One of the more memorable responses on this forum was to the tune of “they don’t want to know what the college will do for you, but what you will give to the college.” I think that applies to any sort of selective process. She brings personal experience and perspective to the table, which can be considered valuable in that it will make her a better clinician and give her the motivation to not drop out. She can be considered to have exposure to the field – perhaps she won’t switch majors after she finds out what it’s really like. Etc. Everyone wants the degree/stability/etc, but how can that influence their decision to select her?

I agree that her essay should be about how her sports injuries led her to this field. Most kids wouldn’t even have this on their radar – it’s her own personal experience that made her think of it.

Of the reasons she gave you for wanting to be a PT, this is the only one she should talk about: “1. It seems like an interesting profession where the work would be varied every day.” Why does she find it interesting, exactly? I mean, there are plenty of other professions that would fulfill her other requirements, yet she chose this one. She should think about what it is about being a PT that appeals to her. And she can’t just say “it seems interesting!” and leave it at that. She should come up with at least a few adjectives that describe for her what being a PT means – and even better if she can describe an actual interaction she had with a PT that made her think “I’d like to do this job.”

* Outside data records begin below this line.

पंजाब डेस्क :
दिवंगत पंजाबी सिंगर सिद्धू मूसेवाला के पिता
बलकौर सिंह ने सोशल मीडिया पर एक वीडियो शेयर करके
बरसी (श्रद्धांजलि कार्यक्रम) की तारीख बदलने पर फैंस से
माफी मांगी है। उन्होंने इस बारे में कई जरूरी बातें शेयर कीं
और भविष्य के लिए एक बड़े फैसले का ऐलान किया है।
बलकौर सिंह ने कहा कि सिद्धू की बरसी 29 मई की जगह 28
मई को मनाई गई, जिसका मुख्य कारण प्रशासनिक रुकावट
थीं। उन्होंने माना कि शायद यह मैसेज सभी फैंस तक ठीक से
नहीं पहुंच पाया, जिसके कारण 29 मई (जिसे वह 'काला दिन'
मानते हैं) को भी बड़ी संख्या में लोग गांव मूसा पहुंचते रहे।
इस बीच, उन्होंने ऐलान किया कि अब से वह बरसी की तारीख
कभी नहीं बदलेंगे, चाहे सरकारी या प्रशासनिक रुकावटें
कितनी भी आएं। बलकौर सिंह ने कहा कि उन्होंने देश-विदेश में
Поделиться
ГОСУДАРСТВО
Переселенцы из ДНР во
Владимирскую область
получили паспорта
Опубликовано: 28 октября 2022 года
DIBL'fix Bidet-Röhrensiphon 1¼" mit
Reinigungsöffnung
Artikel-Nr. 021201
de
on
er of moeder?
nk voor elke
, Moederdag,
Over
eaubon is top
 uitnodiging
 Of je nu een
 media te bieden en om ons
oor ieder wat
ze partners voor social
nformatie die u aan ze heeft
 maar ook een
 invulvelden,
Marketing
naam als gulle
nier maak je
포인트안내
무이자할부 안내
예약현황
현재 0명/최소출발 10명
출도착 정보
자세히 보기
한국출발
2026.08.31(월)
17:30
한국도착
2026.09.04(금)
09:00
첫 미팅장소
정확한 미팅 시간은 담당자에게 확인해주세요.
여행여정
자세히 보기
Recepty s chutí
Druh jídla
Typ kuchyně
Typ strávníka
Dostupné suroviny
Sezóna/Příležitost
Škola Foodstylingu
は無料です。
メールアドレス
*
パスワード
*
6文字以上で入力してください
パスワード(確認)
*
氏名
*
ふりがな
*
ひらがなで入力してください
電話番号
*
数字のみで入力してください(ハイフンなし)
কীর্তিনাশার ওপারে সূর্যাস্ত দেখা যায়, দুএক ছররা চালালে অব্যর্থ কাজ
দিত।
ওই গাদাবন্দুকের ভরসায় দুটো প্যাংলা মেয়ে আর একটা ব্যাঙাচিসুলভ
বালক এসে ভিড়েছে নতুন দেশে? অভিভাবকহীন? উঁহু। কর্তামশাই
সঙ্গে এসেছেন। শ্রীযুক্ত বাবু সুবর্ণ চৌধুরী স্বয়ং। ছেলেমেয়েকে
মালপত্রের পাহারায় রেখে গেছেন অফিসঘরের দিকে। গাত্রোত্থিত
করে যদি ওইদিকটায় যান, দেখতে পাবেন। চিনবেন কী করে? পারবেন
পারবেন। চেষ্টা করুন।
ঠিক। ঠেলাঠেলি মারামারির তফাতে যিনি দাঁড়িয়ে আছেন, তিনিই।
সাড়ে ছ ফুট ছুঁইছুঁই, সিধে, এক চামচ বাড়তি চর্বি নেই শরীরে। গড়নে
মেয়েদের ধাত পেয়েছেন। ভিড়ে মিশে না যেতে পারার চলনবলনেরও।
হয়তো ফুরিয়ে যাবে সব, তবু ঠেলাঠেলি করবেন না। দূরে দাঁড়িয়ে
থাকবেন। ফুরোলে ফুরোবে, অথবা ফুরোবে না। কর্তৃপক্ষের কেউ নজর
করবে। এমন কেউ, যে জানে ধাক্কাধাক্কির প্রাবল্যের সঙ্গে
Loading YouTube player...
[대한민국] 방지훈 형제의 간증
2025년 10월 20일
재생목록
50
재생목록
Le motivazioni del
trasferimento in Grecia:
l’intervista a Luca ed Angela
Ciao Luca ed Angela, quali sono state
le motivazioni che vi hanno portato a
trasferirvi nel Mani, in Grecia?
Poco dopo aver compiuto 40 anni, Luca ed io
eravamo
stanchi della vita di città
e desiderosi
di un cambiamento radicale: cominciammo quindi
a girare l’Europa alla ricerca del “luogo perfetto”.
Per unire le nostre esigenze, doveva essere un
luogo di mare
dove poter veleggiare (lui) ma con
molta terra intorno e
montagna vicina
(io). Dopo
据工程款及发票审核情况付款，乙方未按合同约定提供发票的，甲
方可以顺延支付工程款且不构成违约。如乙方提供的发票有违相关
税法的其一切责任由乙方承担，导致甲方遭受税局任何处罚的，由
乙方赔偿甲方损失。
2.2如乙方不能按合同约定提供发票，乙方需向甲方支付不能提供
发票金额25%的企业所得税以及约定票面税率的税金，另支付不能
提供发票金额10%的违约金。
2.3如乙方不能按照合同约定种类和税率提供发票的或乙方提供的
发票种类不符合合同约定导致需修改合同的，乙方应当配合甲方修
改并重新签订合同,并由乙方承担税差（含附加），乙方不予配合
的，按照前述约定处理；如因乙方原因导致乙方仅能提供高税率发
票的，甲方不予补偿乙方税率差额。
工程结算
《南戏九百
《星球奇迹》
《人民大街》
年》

How long does the essay have to be? I’m guessing no more than a couple of paragraphs, right? She doesn’t have to write any kind of soul-searching piece; just a bit about her personal experiences that led her to the PT field, then a few sentences describing why she thinks it’s interesting, then a conclusion.

I predict that if she goes the route of reasons 2,3 and 4 in her essay, she will not be accepted. Come on! Be sensible. She should go with her first reason and if she can manage to come up with some interesting anecdote or a compelling reason why she offers something to the program her chances of acceptance will increase.

Just don’t mention the money aspect. I would focus on what she likes about PT.

Definitely don’t mention the money the career has to offer. I think all of the other reasons are reasonable. I would focus most on the sports injuries sprouting her interest. I think the fact she has looked at job stability is a sign of maturity and that might merit a mention as well. She might want to put something in there about wanting to help others overcome their sports injuries like she did.

I am, in my heart and soul, a creature of movement. As an athlete, I love to feel my own muscles move. Lately I listen for, and feel, the slight click in my knee that is a permanent reminder what might have been a crippling injury. I credit much of my return to play to my physical therapist, who cajoled, pushed, and occasionally brought me to tears. Her example lead me to and through places of pain and acomplishment… Blah, blah, blah… When I realized that physical therapy would be an excellent match for my interests in… Blah, blah, blah

Something like that.

" every day would be different because every patient has a different problem."

That is the essence of her essay, right there.

It’s not about truth or fluff; it’s about connecting with your audience. Find the part about PT that will connect your daughter to the person reading it.